### Supplied material

'''

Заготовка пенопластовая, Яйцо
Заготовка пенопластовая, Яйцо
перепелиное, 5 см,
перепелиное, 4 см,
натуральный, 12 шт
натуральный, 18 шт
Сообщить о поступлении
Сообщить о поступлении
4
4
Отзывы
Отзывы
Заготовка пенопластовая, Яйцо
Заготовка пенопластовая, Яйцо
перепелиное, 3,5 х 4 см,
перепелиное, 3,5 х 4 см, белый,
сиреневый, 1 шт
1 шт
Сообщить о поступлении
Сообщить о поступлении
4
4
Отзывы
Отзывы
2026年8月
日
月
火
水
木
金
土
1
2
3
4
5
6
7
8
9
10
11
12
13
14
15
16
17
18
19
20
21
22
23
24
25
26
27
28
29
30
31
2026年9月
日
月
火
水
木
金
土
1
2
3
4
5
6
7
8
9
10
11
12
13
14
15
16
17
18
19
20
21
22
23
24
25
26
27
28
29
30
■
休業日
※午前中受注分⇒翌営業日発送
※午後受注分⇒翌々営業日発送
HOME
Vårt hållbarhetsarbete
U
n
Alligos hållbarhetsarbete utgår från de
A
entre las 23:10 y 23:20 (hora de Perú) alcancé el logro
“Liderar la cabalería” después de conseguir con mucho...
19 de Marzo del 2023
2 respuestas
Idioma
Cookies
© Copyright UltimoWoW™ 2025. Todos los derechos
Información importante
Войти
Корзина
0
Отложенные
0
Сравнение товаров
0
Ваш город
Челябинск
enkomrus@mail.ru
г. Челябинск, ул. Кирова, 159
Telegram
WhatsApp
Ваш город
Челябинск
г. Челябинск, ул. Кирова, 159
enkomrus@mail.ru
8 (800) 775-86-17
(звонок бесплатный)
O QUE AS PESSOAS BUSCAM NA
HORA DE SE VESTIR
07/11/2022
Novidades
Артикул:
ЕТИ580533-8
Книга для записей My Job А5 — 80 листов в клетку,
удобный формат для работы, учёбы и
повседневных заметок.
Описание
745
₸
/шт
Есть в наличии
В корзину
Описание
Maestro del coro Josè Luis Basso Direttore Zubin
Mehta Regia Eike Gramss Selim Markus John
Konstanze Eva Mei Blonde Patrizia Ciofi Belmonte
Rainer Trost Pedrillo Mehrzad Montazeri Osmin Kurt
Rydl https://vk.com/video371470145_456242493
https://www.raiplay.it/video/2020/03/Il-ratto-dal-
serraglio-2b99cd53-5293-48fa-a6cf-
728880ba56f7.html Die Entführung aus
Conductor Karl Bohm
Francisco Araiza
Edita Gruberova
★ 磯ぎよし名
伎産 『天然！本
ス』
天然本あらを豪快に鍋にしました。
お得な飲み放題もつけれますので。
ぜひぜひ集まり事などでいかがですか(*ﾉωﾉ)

'''

### Assignment
Starting at the beginning of the listing and ending at the line containing "Konstanze Eva Mei", write those lines out again, switching "Сообщить о поступлении" to "Уведомить о поступлении" and leaving everything else unchanged.

### Response to the exercise
Заготовка пенопластовая, Яйцо
Заготовка пенопластовая, Яйцо
перепелиное, 5 см,
перепелиное, 4 см,
натуральный, 12 шт
натуральный, 18 шт
Уведомить о поступлении
Уведомить о поступлении
4
4
Отзывы
Отзывы
Заготовка пенопластовая, Яйцо
Заготовка пенопластовая, Яйцо
перепелиное, 3,5 х 4 см,
перепелиное, 3,5 х 4 см, белый,
сиреневый, 1 шт
1 шт
Уведомить о поступлении
Уведомить о поступлении
4
4
Отзывы
Отзывы
2026年8月
日
月
火
水
木
金
土
1
2
3
4
5
6
7
8
9
10
11
12
13
14
15
16
17
18
19
20
21
22
23
24
25
26
27
28
29
30
31
2026年9月
日
月
火
水
木
金
土
1
2
3
4
5
6
7
8
9
10
11
12
13
14
15
16
17
18
19
20
21
22
23
24
25
26
27
28
29
30
■
休業日
※午前中受注分⇒翌営業日発送
※午後受注分⇒翌々営業日発送
HOME
Vårt hållbarhetsarbete
U
n
Alligos hållbarhetsarbete utgår från de
A
entre las 23:10 y 23:20 (hora de Perú) alcancé el logro
“Liderar la cabalería” después de conseguir con mucho...
19 de Marzo del 2023
2 respuestas
Idioma
Cookies
© Copyright UltimoWoW™ 2025. Todos los derechos
Información importante
Войти
Корзина
0
Отложенные
0
Сравнение товаров
0
Ваш город
Челябинск
enkomrus@mail.ru
г. Челябинск, ул. Кирова, 159
Telegram
WhatsApp
Ваш город
Челябинск
г. Челябинск, ул. Кирова, 159
enkomrus@mail.ru
8 (800) 775-86-17
(звонок бесплатный)
O QUE AS PESSOAS BUSCAM NA
HORA DE SE VESTIR
07/11/2022
Novidades
Артикул:
ЕТИ580533-8
Книга для записей My Job А5 — 80 листов в клетку,
удобный формат для работы, учёбы и
повседневных заметок.
Описание
745
₸
/шт
Есть в наличии
В корзину
Описание
Maestro del coro Josè Luis Basso Direttore Zubin
Mehta Regia Eike Gramss Selim Markus John
Konstanze Eva Mei Blonde Patrizia Ciofi Belmonte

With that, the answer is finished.